- [Assigned task]:
Can you reproduce verbatim the part of the review excerpt below on joint sampling in multi-agent learning, starting with "[Abstract and §3" and going on through "to biased updates."?

- [Page excerpt]:

________________________________________

Significance. If the central claim holds after addressing potential biases in the gradient estimates, the result would be significant for MARL: it isolates joint sampling error as a distinct, fixable source of unreliability in independent PG methods and demonstrates a practical centralized sampling fix that preserves decentralized execution. This could improve training stability in cooperative settings without requiring fully centralized policies or value functions.

major comments (2)

[Abstract and §3 (CoSER description)] Abstract and CoSER method description: the paper states that joint actions are sampled from an adapted centralized behavior policy rather than from the product of the agents' independent policies, yet provides no importance-sampling correction (e.g., ratios ∏ π_i(a_i) / π_b(a)) or other unbiased estimator for the on-policy gradients. Because the data distribution differs from the joint on-policy distribution, standard REINFORCE-style updates applied directly to these trajectories are biased; this is load-bearing for the claim that observed reliability gains are attributable to reduced sampling error rather than to biased updates.

________________________________________

- [Material shown]:
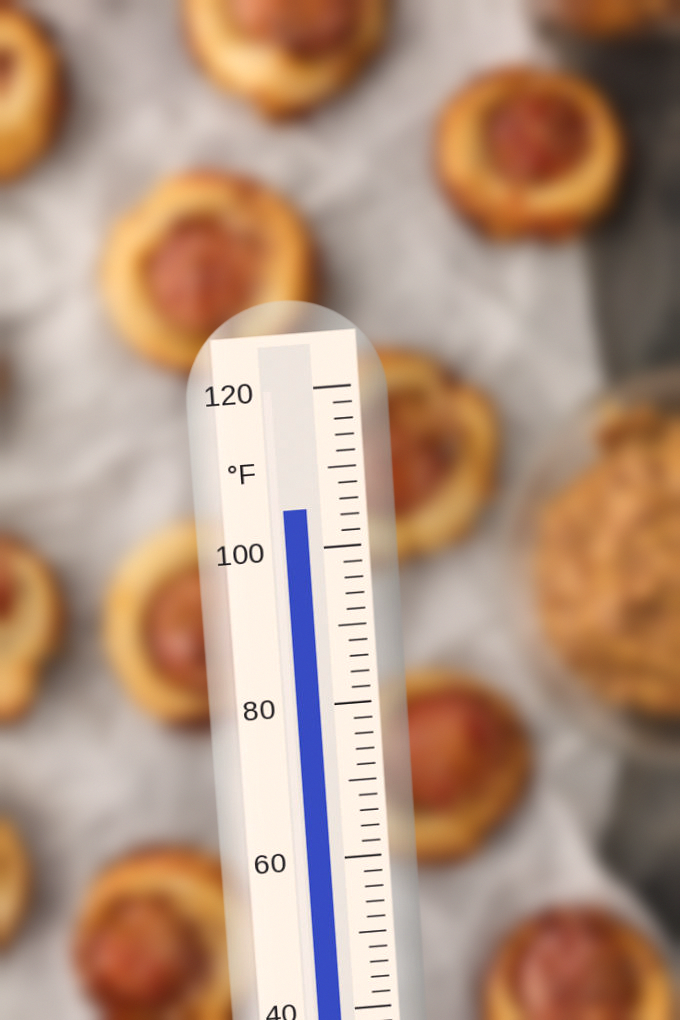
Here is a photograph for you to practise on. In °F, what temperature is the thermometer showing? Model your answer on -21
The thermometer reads 105
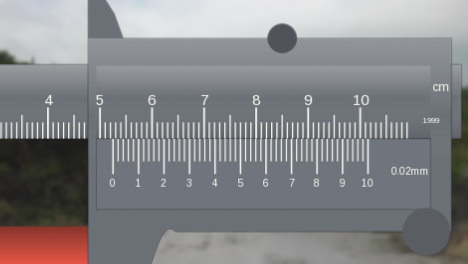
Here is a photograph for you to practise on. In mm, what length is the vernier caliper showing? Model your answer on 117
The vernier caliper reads 52.5
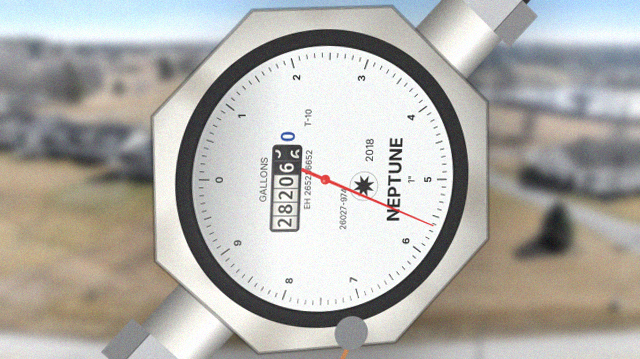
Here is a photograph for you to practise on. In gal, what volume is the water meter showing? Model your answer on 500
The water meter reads 2820655.6
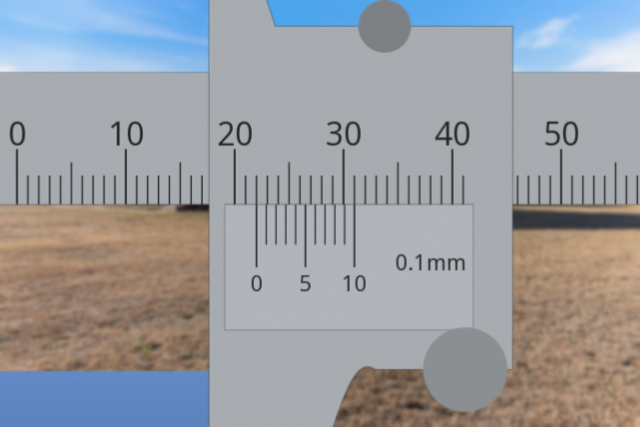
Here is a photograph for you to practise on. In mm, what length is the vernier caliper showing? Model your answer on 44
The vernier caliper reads 22.0
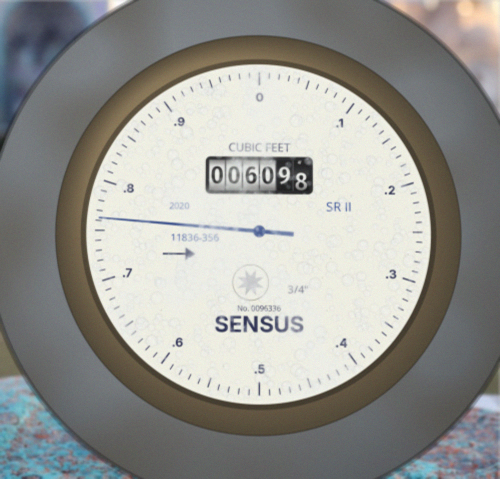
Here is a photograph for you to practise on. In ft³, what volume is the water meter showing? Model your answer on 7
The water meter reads 6097.76
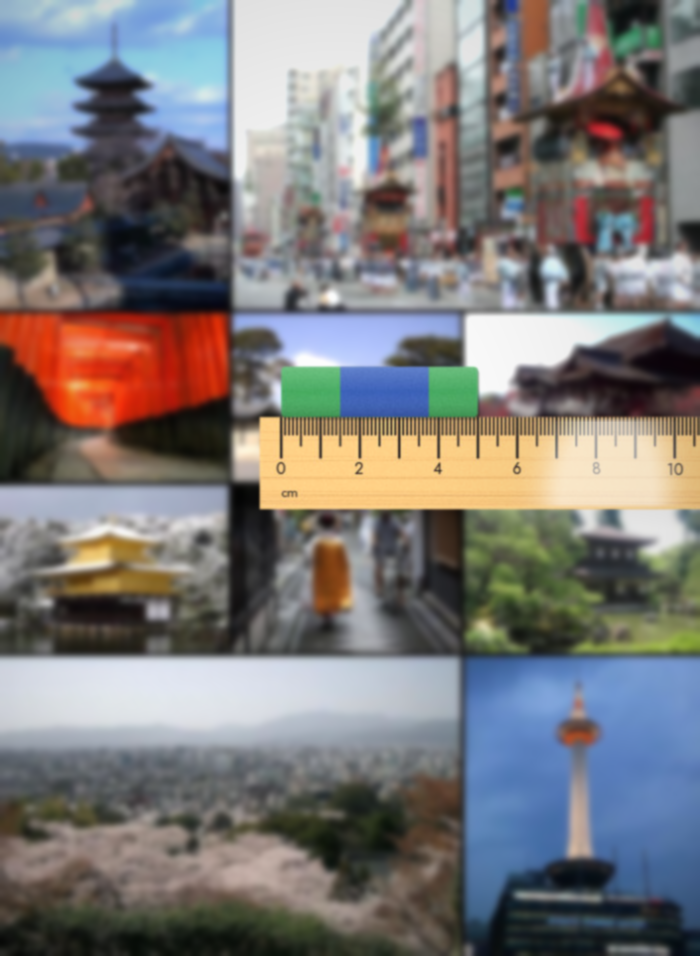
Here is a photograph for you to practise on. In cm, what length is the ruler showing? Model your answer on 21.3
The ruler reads 5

________________________________________

- [Exercise solution]:
[Abstract and §3 (CoSER description)] Abstract and CoSER method description: the paper states that joint actions are sampled from an adapted centralized behavior policy rather than from the product of the agents' independent policies, yet provides no importance-sampling correction (e.g., ratios ∏ π_i(a_i) / π_b(a)) or other unbiased estimator for the on-policy gradients. Because the data distribution differs from the joint on-policy distribution, standard REINFORCE-style updates applied directly to these trajectories are biased; this is load-bearing for the claim that observed reliability gains are attributable to reduced sampling error rather than to biased updates.